Interpretive Summary: The random regression models that have been proposed for statistical analysis of test-day yields of dairy animals are computationally demanding, and few computing algorithms have existed that can simplify the calculations. An alternative algorithm for solving random regression test- day models was developed to allow use of those models for extremely large data sets such as the U.S. database for dairy records. The algorithm also facilitates the integration of 305-day lactation records when no test-day records are available and simplifies the development of an index for lactation performance that includes genetic differences in lactation curve (persistency) and genetic effects of parity (maturity rate). In addition to the relative simplicity of the method developed, it allows several other statistical techniques to be applied: 1) a simplification of computations by making use of recent advances in solving algorithms that allow missing values; 2) a transformation to limit the number of regressions and create variables with biological meanings such as total yield, persistency, and maturity rate; 3) more complicated parameter structures than those usually considered in random regression models (for example, additional random effects such as interaction of herd and sire); and 4) accommodation of additional traits such as lactation yields for cows without test-day records. The use of this computing algorithm will allow the development of genetic evaluations for dairy animals that are more accurate because they are based on yields recorded on test day and, therefore, better accounting of environmental effects can be made.

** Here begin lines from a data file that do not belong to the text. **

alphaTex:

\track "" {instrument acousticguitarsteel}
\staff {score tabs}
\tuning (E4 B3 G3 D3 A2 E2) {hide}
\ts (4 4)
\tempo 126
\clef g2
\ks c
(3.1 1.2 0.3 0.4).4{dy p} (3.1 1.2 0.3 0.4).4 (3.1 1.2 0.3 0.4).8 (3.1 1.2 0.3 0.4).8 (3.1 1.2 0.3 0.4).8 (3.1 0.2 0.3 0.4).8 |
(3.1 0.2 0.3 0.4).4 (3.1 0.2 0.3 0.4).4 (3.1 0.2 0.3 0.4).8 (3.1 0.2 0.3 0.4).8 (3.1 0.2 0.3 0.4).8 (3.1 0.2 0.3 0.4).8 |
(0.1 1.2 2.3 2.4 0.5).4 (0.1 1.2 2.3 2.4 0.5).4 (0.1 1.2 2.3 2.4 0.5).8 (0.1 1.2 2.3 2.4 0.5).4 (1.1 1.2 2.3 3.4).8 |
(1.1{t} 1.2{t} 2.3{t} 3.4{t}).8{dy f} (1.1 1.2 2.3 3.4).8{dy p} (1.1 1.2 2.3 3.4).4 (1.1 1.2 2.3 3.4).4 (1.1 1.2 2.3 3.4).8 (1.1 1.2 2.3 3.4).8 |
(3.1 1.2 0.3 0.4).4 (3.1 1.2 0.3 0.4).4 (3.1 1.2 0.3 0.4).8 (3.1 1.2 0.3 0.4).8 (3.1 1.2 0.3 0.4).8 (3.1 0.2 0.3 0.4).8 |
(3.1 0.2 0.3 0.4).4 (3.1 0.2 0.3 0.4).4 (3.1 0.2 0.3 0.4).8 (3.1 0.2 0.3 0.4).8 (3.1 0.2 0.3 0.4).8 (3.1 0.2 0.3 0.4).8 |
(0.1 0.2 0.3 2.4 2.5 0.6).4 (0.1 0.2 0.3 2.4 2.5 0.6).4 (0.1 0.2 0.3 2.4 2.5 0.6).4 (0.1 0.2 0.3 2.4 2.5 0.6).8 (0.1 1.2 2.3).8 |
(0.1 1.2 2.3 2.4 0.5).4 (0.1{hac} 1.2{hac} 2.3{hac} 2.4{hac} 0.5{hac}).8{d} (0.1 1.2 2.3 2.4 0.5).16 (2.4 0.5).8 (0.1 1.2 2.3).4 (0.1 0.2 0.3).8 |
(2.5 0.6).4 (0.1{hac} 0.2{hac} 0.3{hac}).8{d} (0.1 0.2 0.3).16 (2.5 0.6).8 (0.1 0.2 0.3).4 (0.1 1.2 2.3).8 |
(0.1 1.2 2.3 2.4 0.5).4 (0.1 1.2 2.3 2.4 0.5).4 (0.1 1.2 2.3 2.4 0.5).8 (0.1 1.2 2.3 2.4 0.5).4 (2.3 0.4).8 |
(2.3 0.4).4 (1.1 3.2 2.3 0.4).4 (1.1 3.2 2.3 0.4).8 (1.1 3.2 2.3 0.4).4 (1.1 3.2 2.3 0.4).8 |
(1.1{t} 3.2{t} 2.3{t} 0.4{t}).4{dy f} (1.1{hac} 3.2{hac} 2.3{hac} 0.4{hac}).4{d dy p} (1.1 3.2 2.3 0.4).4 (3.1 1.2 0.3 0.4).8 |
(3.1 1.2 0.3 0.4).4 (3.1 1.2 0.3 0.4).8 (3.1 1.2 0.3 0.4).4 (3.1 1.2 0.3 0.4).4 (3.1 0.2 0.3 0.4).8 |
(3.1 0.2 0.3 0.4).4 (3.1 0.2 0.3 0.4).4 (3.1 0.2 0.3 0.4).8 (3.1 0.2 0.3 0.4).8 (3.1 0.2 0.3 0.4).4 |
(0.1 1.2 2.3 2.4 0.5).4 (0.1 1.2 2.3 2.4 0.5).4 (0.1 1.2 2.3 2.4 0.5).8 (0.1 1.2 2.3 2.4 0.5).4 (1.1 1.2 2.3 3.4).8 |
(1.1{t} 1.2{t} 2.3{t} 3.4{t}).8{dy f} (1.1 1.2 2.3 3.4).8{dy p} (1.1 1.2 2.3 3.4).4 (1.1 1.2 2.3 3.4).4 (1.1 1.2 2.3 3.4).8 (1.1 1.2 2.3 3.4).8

Technical Abstract: An alternative algorithm for solving random regression test-day models was developed to allow use of those models for extremely large data sets such as the U.S. database for dairy records. The algorithm also facilitates integration of data from 305-day records when no test-day records are available and simplifies development of an index for lactation performance that includes genetic differences in lactation curve (persistency) and genetic effects of parity (maturity rate). Equations are solved in two iterative steps: 1) estimation or update of regression coefficients based on test-day yields for a given lactation and 2) estimation of fixed and random effects on those coefficients. Solutions were shown to be theoretically equivalent to regular solutions for this class of random regression model. In a test computation with 57,034 first-lactation test- day milk yields from 7173 Holstein cows, correlations between solutions from the two solution methods were all >0.98 after only two iterations on the two steps. In addition to the relative simplicity of the proposed method, it allows several other techniques to be applied in the second step: 1) a canonical transformation to simplify computations (uncorrelated regressions) by making use of recent advances in solving algorithms that allow missing values; 2) a transformation to limit the number of regressions and create variates with biological meanings such as total yield, persistency, and maturity rate; 3) more complicated (co)variance structures than those usually considered in random regression models (e.g., additional random effects such as interaction of herd and sire); and 4) accommodation of additional traits for cows without test-day records.